Web interface edit records =>
•••••
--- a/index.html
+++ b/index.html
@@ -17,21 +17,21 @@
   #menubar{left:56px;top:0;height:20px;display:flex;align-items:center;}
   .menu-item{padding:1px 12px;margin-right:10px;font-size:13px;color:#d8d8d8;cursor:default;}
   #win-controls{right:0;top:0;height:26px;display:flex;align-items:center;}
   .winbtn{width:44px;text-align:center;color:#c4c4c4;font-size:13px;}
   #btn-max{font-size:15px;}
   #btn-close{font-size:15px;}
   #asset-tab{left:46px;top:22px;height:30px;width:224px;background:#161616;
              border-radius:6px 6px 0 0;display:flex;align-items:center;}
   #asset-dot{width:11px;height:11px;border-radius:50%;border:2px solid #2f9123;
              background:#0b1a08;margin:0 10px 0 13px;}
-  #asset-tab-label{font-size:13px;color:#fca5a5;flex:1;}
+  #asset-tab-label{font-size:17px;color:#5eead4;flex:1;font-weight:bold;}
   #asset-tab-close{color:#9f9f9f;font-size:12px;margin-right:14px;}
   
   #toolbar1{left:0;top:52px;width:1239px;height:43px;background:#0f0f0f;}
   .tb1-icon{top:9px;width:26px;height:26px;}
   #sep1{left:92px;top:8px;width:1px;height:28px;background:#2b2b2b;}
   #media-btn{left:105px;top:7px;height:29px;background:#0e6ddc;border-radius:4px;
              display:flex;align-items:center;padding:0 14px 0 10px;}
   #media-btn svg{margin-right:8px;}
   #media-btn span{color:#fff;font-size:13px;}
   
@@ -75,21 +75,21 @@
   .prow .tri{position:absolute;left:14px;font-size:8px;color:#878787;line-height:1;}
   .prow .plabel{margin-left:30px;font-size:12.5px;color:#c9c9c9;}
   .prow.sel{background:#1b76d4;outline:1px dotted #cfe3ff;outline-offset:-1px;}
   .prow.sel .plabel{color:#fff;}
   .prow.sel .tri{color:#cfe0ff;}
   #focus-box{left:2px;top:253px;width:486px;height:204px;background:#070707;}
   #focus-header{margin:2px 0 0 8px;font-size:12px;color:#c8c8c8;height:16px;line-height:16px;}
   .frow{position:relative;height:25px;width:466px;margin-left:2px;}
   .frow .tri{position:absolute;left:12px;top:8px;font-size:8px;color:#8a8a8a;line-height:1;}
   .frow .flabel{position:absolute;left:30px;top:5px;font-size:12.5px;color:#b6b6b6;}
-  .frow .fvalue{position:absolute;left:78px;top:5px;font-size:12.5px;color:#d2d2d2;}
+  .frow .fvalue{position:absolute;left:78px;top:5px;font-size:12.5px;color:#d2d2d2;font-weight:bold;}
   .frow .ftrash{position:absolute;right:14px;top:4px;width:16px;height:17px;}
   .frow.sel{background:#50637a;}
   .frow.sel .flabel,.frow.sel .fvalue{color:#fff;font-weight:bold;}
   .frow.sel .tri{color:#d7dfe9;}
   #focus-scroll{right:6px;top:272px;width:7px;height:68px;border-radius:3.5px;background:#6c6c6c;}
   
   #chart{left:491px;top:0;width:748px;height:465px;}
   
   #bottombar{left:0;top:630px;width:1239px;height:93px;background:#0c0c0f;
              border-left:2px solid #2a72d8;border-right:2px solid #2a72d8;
•••••
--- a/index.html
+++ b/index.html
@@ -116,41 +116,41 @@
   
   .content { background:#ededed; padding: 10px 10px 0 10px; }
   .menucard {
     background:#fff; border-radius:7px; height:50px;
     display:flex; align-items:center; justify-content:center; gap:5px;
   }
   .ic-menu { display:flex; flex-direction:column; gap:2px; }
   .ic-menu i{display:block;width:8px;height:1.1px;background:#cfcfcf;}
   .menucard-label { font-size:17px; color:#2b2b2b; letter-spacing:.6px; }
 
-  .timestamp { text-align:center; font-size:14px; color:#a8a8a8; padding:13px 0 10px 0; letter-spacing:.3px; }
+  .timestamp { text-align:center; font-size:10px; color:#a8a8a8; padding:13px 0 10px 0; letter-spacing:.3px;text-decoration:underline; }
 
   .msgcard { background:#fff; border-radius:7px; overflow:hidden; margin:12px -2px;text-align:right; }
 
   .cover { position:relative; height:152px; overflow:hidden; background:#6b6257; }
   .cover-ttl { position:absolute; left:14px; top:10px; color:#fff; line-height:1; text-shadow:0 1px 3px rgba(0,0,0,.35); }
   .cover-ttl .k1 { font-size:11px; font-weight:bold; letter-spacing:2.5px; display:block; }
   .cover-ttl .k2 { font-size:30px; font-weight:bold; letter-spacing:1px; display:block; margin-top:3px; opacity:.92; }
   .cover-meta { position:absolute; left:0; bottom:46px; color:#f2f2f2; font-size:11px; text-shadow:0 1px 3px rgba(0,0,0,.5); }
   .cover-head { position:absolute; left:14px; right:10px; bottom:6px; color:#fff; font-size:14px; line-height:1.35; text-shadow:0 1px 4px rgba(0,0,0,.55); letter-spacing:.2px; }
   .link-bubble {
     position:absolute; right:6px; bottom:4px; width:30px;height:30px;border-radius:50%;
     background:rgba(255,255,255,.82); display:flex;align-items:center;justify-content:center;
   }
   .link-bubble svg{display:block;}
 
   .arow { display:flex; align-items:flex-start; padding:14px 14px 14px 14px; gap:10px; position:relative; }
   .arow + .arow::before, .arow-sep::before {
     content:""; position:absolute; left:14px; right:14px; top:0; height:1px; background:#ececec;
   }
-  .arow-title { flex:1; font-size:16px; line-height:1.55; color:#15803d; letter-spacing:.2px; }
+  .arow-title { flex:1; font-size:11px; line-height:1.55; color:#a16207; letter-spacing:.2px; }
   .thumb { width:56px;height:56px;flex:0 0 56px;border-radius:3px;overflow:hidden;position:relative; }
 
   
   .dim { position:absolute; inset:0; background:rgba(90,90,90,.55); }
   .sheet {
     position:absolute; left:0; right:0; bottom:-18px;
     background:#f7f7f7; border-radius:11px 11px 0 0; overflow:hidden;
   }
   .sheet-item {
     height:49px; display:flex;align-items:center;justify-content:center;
•••••
YOUR ASSIGNMENT =>
Whenever the word "items" shows up in a line of the entries, list that line.

RESPONSE AREA =>
   #menubar{left:56px;top:0;height:20px;display:flex;align-items:center;}
   #win-controls{right:0;top:0;height:26px;display:flex;align-items:center;}
              border-radius:6px 6px 0 0;display:flex;align-items:center;}
              display:flex;align-items:center;padding:0 14px 0 10px;}
     display:flex; align-items:center; justify-content:center; gap:5px;
     background:rgba(255,255,255,.82); display:flex;align-items:center;justify-content:center;
   .arow { display:flex; align-items:flex-start; padding:14px 14px 14px 14px; gap:10px; position:relative; }
     height:49px; display:flex;align-items:center;justify-content:center;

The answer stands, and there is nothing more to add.